27

A música que eu ouço no momento vale por todas as músicas do mundo. O cigarro que fumo. Os amores que eu tenho. Os amores que eu não faço. As palavras que não escrevo. Os minutos que passam por mim. Os olhos que fecham em devaneio. A fumaça que eu respiro. O som que nunca ouvirei. As vidas que já tive. Os jogos que fazem parte da minha vida. As pessoas que nunca verei. A boca que não vai me beijar. As tatuagens que ainda esperam pra vestir meu corpo. O fôlego que ainda não perdi. Os passos dados. Olhares perdidos. Pensamentos livres e os ainda acorrentados. Os movimentos que meu corpo ainda não fez. A dança latente. Tudo em mim, e o mundo nunca em mim, e eu nunca no mundo.

• [REGISTROS ARMAZENADOS]
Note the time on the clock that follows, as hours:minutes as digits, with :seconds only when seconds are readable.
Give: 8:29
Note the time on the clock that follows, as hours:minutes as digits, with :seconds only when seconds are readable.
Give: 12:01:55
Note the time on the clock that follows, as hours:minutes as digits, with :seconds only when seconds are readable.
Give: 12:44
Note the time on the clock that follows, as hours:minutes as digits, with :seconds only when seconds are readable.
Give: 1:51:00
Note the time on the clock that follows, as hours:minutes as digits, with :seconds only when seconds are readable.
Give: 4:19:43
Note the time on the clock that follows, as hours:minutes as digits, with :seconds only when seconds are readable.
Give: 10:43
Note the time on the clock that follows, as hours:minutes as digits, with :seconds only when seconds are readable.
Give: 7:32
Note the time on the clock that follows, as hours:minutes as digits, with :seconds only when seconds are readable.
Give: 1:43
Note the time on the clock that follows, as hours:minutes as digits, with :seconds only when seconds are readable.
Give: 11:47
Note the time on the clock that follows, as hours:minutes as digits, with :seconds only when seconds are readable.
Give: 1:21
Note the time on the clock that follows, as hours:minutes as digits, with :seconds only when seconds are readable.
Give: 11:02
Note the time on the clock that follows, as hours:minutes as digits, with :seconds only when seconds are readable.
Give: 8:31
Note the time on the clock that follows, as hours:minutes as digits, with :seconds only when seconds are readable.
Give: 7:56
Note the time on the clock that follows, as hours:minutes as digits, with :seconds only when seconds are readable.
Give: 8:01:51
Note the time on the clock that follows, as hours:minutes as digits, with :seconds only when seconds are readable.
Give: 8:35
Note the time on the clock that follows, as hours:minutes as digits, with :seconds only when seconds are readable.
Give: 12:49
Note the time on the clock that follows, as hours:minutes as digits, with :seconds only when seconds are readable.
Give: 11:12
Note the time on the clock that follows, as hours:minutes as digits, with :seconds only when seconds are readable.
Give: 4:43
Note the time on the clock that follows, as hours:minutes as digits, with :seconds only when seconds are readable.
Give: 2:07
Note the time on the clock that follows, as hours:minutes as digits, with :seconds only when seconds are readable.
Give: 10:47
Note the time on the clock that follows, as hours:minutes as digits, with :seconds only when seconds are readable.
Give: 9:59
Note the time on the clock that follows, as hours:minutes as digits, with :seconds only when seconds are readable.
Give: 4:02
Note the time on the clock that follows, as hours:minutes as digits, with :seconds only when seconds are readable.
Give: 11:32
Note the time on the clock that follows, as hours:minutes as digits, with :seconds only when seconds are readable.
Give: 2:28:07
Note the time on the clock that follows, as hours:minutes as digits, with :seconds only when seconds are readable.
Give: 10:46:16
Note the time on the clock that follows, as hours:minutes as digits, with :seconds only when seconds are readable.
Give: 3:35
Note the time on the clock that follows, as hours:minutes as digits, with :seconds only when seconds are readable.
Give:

• [A FAZER]
1. Reescreva, no trecho citado, a parte que vai de "A música que" até "nunca no mundo.", substituindo "cigarro" por "café".
2. Segundo o trecho citado, o que ainda espera para vestir o corpo de quem fala?

• [RESPOSTAS DAS TAREFAS]
1.
A música que eu ouço no momento vale por todas as músicas do mundo. O café que fumo. Os amores que eu tenho. Os amores que eu não faço. As palavras que não escrevo. Os minutos que passam por mim. Os olhos que fecham em devaneio. A fumaça que eu respiro. O som que nunca ouvirei. As vidas que já tive. Os jogos que fazem parte da minha vida. As pessoas que nunca verei. A boca que não vai me beijar. As tatuagens que ainda esperam pra vestir meu corpo. O fôlego que ainda não perdi. Os passos dados. Olhares perdidos. Pensamentos livres e os ainda acorrentados. Os movimentos que meu corpo ainda não fez. A dança latente. Tudo em mim, e o mundo nunca em mim, e eu nunca no mundo.

2. As tatuagens.